■ Task objective: The records below must be transcribed exactly, with each picture left out.

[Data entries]
*** Begin section ***
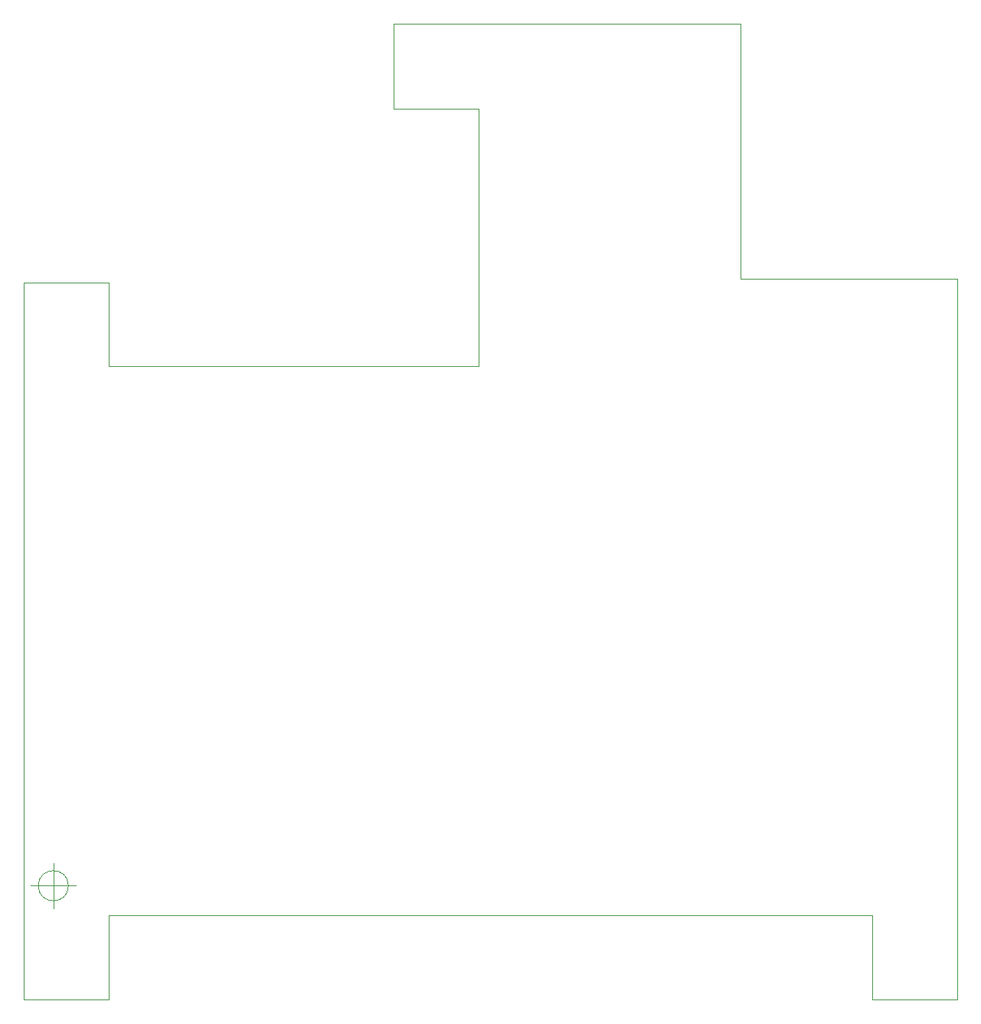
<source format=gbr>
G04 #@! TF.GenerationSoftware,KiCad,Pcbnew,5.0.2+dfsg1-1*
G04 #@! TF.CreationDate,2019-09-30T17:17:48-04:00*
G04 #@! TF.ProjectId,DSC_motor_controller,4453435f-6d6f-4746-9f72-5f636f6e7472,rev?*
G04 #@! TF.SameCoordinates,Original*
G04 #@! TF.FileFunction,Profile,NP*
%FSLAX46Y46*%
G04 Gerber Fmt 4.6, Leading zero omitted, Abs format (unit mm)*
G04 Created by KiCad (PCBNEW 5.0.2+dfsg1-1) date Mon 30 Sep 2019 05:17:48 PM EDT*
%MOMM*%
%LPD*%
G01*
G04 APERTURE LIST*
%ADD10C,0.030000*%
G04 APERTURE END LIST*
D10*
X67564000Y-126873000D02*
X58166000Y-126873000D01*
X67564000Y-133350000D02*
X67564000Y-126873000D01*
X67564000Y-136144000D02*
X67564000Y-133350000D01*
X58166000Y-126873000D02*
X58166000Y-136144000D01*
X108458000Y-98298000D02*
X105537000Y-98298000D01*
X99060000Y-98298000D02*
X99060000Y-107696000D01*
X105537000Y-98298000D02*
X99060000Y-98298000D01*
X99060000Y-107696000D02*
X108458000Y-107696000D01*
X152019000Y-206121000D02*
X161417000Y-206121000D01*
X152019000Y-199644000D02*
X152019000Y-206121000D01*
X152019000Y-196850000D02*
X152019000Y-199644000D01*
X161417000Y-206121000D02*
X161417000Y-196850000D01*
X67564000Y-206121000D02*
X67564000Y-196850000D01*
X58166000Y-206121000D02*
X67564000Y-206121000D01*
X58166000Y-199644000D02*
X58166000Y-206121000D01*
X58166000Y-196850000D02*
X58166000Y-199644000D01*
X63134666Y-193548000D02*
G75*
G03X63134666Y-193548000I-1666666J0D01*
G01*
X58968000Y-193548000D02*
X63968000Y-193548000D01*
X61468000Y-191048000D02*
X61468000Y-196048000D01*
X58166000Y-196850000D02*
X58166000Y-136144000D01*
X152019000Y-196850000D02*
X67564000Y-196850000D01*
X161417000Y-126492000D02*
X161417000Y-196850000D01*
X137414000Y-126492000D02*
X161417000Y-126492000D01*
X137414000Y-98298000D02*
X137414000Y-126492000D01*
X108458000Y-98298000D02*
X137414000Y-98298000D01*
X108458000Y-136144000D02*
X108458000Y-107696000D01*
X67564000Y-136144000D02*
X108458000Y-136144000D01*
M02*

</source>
*** End section ***
■ Written solution:
<source format=gbr>
G04 #@! TF.GenerationSoftware,KiCad,Pcbnew,5.0.2+dfsg1-1*
G04 #@! TF.CreationDate,2019-09-30T17:17:48-04:00*
G04 #@! TF.ProjectId,DSC_motor_controller,4453435f-6d6f-4746-9f72-5f636f6e7472,rev?*
G04 #@! TF.SameCoordinates,Original*
G04 #@! TF.FileFunction,Profile,NP*
%FSLAX46Y46*%
G04 Gerber Fmt 4.6, Leading zero omitted, Abs format (unit mm)*
G04 Created by KiCad (PCBNEW 5.0.2+dfsg1-1) date Mon 30 Sep 2019 05:17:48 PM EDT*
%MOMM*%
%LPD*%
G01*
G04 APERTURE LIST*
%ADD10C,0.030000*%
G04 APERTURE END LIST*
D10*
X67564000Y-126873000D02*
X58166000Y-126873000D01*
X67564000Y-133350000D02*
X67564000Y-126873000D01*
X67564000Y-136144000D02*
X67564000Y-133350000D01*
X58166000Y-126873000D02*
X58166000Y-136144000D01*
X108458000Y-98298000D02*
X105537000Y-98298000D01*
X99060000Y-98298000D02*
X99060000Y-107696000D01*
X105537000Y-98298000D02*
X99060000Y-98298000D01*
X99060000Y-107696000D02*
X108458000Y-107696000D01*
X152019000Y-206121000D02*
X161417000Y-206121000D01*
X152019000Y-199644000D02*
X152019000Y-206121000D01*
X152019000Y-196850000D02*
X152019000Y-199644000D01*
X161417000Y-206121000D02*
X161417000Y-196850000D01*
X67564000Y-206121000D02*
X67564000Y-196850000D01*
X58166000Y-206121000D02*
X67564000Y-206121000D01*
X58166000Y-199644000D02*
X58166000Y-206121000D01*
X58166000Y-196850000D02*
X58166000Y-199644000D01*
X63134666Y-193548000D02*
G75*
G03X63134666Y-193548000I-1666666J0D01*
G01*
X58968000Y-193548000D02*
X63968000Y-193548000D01*
X61468000Y-191048000D02*
X61468000Y-196048000D01*
X58166000Y-196850000D02*
X58166000Y-136144000D01*
X152019000Y-196850000D02*
X67564000Y-196850000D01*
X161417000Y-126492000D02*
X161417000Y-196850000D01*
X137414000Y-126492000D02*
X161417000Y-126492000D01*
X137414000Y-98298000D02*
X137414000Y-126492000D01*
X108458000Y-98298000D02*
X137414000Y-98298000D01*
X108458000Y-136144000D02*
X108458000Y-107696000D01*
X67564000Y-136144000D02*
X108458000Y-136144000D01*
M02*

</source>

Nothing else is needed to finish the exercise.